• Exercise directions
Can you print the records word for word, from their very first line through the line that contains "color correction: highlights a* -2.73, highlights", including both of those lines?

• Material for the task
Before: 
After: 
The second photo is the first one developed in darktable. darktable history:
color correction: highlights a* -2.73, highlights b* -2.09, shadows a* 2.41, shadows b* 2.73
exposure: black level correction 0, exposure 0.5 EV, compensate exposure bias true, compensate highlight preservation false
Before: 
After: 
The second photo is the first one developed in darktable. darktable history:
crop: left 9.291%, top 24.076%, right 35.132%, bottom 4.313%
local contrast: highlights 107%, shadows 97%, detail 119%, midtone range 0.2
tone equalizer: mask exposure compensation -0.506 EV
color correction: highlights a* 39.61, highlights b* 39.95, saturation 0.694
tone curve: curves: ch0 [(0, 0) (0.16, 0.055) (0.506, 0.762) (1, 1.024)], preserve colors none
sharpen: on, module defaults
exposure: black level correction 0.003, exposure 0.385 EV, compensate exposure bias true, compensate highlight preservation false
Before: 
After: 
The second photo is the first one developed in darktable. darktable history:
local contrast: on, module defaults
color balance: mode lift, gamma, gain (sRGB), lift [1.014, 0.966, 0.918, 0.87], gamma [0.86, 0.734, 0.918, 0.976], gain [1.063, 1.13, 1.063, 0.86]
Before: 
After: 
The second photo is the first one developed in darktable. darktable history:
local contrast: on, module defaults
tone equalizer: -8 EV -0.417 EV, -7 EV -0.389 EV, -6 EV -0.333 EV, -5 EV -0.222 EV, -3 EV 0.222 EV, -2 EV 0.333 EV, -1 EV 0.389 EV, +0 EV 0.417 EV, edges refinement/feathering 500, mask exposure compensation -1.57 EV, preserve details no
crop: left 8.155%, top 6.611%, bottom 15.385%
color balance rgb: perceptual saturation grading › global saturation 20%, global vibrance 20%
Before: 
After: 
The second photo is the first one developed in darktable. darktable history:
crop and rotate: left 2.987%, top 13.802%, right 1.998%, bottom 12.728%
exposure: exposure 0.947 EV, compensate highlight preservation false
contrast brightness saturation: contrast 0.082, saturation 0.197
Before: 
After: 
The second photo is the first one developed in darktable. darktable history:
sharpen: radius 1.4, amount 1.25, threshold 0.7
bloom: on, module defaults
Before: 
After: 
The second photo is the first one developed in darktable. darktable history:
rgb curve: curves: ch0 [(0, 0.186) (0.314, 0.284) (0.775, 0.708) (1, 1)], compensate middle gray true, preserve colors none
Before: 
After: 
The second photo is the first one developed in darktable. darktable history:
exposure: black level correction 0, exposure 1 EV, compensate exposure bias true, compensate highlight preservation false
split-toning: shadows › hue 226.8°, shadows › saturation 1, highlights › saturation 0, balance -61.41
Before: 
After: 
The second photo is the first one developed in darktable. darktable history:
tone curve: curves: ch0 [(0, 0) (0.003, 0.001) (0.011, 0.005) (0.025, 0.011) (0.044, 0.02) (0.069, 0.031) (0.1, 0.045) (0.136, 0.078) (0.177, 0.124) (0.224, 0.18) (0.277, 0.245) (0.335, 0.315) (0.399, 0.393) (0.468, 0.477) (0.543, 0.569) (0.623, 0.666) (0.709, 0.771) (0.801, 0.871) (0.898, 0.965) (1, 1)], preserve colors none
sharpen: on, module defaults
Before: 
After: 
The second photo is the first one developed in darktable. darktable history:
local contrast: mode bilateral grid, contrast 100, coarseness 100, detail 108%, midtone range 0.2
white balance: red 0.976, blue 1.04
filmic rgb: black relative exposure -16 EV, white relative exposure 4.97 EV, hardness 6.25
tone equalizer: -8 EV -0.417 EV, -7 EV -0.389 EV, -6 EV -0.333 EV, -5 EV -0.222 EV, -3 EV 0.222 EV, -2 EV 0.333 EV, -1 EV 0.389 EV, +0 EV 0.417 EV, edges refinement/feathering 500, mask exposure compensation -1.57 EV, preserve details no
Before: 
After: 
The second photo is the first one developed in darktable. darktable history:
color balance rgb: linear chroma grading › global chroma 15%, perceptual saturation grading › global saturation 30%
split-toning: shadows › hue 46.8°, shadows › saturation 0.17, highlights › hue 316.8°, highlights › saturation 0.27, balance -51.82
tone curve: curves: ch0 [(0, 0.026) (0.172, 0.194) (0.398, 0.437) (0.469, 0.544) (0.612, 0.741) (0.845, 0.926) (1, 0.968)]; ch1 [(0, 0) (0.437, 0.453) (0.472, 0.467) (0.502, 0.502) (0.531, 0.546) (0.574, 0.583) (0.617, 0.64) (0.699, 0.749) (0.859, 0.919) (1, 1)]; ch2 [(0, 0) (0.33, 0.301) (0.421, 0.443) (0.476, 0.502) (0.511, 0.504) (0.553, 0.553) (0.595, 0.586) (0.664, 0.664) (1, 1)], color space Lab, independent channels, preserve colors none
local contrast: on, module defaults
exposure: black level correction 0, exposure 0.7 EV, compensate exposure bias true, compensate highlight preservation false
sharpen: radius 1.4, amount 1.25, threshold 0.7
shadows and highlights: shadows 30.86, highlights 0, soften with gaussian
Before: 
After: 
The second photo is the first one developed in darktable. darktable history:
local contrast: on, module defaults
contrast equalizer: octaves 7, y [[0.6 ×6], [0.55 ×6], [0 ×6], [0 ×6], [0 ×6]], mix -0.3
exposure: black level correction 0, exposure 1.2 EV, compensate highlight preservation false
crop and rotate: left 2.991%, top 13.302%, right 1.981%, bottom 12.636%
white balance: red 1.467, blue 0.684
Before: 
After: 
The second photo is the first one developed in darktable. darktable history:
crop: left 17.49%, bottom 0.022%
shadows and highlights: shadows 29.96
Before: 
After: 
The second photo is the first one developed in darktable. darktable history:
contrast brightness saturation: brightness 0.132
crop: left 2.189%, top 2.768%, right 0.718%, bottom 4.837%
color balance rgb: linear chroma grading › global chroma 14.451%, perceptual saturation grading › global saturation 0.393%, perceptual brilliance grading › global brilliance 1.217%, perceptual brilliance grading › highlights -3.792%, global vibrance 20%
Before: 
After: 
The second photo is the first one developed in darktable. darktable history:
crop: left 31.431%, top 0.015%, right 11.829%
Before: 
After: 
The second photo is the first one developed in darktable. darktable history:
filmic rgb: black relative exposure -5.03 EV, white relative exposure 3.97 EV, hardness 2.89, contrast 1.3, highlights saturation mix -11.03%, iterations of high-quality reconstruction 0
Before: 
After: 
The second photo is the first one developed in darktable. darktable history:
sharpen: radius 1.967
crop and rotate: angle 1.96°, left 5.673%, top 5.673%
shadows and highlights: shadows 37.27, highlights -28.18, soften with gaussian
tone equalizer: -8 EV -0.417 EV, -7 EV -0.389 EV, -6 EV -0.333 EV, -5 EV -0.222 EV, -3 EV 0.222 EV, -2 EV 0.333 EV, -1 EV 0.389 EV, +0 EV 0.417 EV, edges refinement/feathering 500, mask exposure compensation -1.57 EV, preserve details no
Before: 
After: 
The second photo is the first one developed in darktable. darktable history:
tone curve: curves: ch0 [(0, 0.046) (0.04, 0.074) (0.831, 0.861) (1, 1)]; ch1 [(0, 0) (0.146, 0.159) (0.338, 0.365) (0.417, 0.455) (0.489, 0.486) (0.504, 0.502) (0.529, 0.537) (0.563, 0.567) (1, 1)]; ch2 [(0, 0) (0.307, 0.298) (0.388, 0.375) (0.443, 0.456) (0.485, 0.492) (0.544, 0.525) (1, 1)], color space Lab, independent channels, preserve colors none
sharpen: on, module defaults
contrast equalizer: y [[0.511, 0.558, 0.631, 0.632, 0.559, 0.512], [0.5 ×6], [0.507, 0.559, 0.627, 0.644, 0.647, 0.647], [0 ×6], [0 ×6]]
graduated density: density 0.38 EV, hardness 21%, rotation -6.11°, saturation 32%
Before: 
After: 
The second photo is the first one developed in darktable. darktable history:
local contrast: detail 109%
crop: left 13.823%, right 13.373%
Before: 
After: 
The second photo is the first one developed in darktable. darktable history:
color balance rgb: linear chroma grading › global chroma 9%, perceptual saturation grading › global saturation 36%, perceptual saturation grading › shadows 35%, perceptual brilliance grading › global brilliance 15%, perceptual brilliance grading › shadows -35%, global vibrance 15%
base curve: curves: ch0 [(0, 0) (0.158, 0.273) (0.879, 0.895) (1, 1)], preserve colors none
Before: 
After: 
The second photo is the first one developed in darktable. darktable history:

• Output for this exercise
Before: 
After: 
The second photo is the first one developed in darktable. darktable history:
color correction: highlights a* -2.73, highlights b* -2.09, shadows a* 2.41, shadows b* 2.73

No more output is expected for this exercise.